Collection Online

Audio Guide - Child

Torso of Pan, 1st century B.C E. - 1st century C.E.

Artist: Unknown Artist, Greco-Roman

Medium: Marble

Object: 18 1/2 x 15 x 8 in. (47 x 38.1 x 20.3 cm)
Base: 4 1/2 x 12 3/4 x 12 3/4 in. (11.4 x 32.4 x 32.4 cm)

Credit Line: Gift of the Brooks League

Object Number: 89.42

On View

Robet Haber and Company, New York, New York, 1989

In 211 B.C.E., the Roman General Marcellus, conqueror of the exceptionally wealthy Greek city of Syracuse, returned to Rome not only with the usual spoils of war, but also with the finest examples of art.
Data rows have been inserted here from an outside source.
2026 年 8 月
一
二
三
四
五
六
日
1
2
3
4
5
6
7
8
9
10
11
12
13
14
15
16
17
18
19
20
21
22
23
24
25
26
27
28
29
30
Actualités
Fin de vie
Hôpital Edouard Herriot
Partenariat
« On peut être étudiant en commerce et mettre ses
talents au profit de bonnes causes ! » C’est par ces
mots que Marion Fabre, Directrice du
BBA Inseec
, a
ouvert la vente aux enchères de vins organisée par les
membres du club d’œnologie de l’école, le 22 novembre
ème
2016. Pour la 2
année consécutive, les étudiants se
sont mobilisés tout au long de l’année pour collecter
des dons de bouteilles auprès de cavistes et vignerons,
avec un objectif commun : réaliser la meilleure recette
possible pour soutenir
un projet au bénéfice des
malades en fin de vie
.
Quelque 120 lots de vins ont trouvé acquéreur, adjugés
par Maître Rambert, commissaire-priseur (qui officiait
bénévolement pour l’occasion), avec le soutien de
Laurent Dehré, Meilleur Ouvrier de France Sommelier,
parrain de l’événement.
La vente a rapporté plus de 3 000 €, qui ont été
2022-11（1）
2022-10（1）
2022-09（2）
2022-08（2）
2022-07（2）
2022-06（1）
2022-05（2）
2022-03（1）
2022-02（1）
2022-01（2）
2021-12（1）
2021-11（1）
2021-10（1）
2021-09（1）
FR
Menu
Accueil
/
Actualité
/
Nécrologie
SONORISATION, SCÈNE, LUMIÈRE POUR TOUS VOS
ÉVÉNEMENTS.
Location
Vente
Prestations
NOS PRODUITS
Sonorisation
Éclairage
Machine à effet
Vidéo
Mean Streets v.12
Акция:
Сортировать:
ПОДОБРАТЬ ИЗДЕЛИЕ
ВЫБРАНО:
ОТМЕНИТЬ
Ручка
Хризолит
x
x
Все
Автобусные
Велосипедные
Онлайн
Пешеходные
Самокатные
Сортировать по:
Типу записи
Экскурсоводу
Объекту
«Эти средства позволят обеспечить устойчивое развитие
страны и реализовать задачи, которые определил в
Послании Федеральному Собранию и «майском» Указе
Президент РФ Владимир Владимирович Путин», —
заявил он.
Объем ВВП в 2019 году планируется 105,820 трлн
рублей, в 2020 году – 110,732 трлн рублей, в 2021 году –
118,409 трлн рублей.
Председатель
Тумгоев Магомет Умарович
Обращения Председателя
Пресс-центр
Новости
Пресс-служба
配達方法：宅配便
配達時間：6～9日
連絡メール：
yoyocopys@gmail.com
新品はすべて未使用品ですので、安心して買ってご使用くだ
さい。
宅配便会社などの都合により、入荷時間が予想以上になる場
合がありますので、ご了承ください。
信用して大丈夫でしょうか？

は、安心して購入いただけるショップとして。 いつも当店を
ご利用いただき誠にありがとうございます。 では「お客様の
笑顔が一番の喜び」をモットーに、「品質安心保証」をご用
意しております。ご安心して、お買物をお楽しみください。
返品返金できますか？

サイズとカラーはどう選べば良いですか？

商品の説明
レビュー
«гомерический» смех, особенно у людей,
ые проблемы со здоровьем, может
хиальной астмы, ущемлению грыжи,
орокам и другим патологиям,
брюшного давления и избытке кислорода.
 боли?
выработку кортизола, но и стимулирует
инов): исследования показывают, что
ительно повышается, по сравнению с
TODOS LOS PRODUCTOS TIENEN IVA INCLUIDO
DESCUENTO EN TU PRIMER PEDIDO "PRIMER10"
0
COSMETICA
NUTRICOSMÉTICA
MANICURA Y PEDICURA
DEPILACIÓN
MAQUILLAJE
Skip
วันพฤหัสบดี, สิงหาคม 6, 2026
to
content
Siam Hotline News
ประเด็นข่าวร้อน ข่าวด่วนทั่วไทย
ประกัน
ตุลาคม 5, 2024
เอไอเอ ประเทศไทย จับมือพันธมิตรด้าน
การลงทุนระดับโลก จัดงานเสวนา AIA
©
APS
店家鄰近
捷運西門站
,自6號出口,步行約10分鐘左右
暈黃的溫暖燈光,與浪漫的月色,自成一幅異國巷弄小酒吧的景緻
Following Marcellus’ introduction of Greek art, the Romans enthusiastically began collecting it, and if a particular Greek original was unobtainable, a copy was commissioned. Most Greek sculpture was originally cast in bronze, but when several copies were requested, Roman artists often employed marble, a less expensive material. After the copies were carved, the original bronze sculptures were often melted down and the metal used for military purposes. The Torso of Pan dates to the Greco-Roman period (30 B.C.E.-C.E. 312), suggesting it is likely a Roman copy of a Greek original.

 

Pan was the mischievous god of the forest and meadows, worshipped in ancient times by shepherds who wanted their flocks to flourish. He had the legs, horns, and tail of a goat; the body of a man; and a long shaggy beard. Scholars identify the subject of this piece as the Greek god Pan, primarily from the small tail located at the base of the spine. Additional evidence comes from the resemblance to two complete sculptures–located in the Museo Archeologico Nazionale in Naples and the Museo Nazionale in Rome–of Pan teaching a young student to play the pipes. It is likely that the Brooks sculpture would also have been part of a similar sculptural group; however, its original composition is unknown.

 

The torso is captured in a twisting motion with a forward bend at the waist. Pan’s left shoulder extends upward while his right dips down, counterbalanced by the opposite movement of his hips. The result is a series of small creases of skin on the lower left side of the sculpture and a broad sweep of musculature on the right. From behind, the curve of the body appears more pronounced in the arc of the spine and the frontward roll of the shoulders. The exquisite torso exemplifies the Greek admiration of the human form. The exaggeration of movement, sweeping lines, and strong contrast of light and shadow are all characteristics of Hellenistic art (323-30 B.C.E.), which was especially prized and frequently copied by the Romans.